A visit from Miles' grandma highlights opportunities for older women in sci-fi.
Image by Miles from Tomorrowland illustrator Michelle Lin.
What's better than an awesome spacefaring mother-daughter duo? A grandmother-mother-daughter trio! In the recent Miles from Tomorrowland episode "Lunar New Year", we got to meet Miles' grandma, "Po Po", who is Asian and a (retired) spaceship engineer.
As Miles would say: spacetastic!
Po Po may be only a guest-star (though I hope she comes back!), but she made me reflect upon the other grandmotherly roles... or lack thereof... in the films and shows I like.
Women of a Certain Age
The lack of roles for older women in Hollywood is a problem in all genres, but it's magnified in sci-fi/action/fantasy since there are so few women of any age. Think about it... when was the last time you saw a woman over 50 in a science fiction or action film? I'm (pretty) sure they're out there somewhere, but I needed my parents to help me come up with one:
(Admittedly, that is a pretty cool one, proving that Dame Helen Mirren, pictured here in Red 2, can do anything.)
TV is a little better, but not by much.
I get it. Hollywood is a young person's game. Sex sells. But I'm not talking about headlining every summer tentpole movie with retirement-age actors and actresses here, nor do I think there would be a lot of older actresses lining up to star in them.
Though you might be surprised...
52-year-old actress Annabelle Gurwitch is so dismayed by the lack of roles for her age bracket that she said in an interview with NPR that she aspires to supporting roles that typically go to men with "craggy faces".
"Maybe one day I will get to be in a uniform saying 'Mr. President, there's been an incident in sector 14.'"
Perhaps there's still time to make room for Gurwitch on the war council in the Independence Day sequel.
Aspires to?!? That's kind of depressing, really. And she isn't the only one. In an interview with The Telegraph, Academy Award-nominated actress Kristen Scott Thomas laments:
Somehow, you just vanish. It’s a cliché, but men grow in gravitas as they get older, while women just disappear.

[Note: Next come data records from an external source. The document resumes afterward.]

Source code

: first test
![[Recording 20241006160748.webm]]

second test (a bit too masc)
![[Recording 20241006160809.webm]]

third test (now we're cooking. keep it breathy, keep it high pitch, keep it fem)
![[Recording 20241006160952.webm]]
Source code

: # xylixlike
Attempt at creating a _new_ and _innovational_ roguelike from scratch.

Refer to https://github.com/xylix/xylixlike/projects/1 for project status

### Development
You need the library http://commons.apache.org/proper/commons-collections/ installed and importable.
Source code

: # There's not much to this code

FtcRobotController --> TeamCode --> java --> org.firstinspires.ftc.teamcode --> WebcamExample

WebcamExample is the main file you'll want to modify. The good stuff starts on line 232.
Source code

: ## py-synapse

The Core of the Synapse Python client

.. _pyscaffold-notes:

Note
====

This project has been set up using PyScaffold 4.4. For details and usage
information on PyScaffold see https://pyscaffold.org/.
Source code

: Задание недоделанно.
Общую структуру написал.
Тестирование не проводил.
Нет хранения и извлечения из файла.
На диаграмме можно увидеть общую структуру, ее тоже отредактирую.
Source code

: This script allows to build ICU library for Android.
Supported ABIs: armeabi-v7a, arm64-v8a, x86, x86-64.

In sci-fi and fantasy especially, I think there's even less of an excuse for not opening some of these roles to older women. For instance, I loved Michelle Forbes as Admiral Helena Cain in the reimagined Battlestar Galactica, but let's stop and think about this for a second.
Forbes was 40 when she played Cain. That is preposterously young for an admiral, even in sci-fi. Edward James Olmos, playing the lower-ranking Commander Adama, was 58. Here was a prime opportunity for a role featuring an older actress, but as usual it went to a younger one.
(I hate to knock Battlestar too much, since it did so much toward leveling the playing field between male and female characters. And it had Mary McDonnell, then in her 50's, as the President. I suppose I should just be glad they made Cain a woman in the first place, but the age disparity was pretty glaring.)
Looking Toward the Future
Many of my favorite actresses are nearing an age wall that seems as impenetrable as the light barrier. Will their popularity let them break through, or will they, as Thomas fears, simply disappear once they hit 50?
There are glimmers of hope that trends may be changing. At 49, Sandra Bullock was able to helm Gravity and earn critical praise and an Academy Award nomination. The Divergent series gave us excellent supporting performances by Ashley Judd, Kate Winslet and Naomi Watts - all in (or almost in) their 40's.
Ashley Judd in Divergent
40% of "frequent moviegoers" in 2014 were over the age of 40, according to the MPAA. And when you look at the highest-grossing sci-fi/action movies of 2014 (Guardians Of The Galaxy, The Hunger Games: Mockingjay, Part 1, Captain America: The Winter Soldier and Transformers: Age Of Extinction), they all boasted over 40% female attendance.
Put those two facts together, and I think there's a trend towards older female genre fans. Hopefully that's enough to generate roles for these older actresses.
I know I'd like to see them; I can't imagine I'm the only one.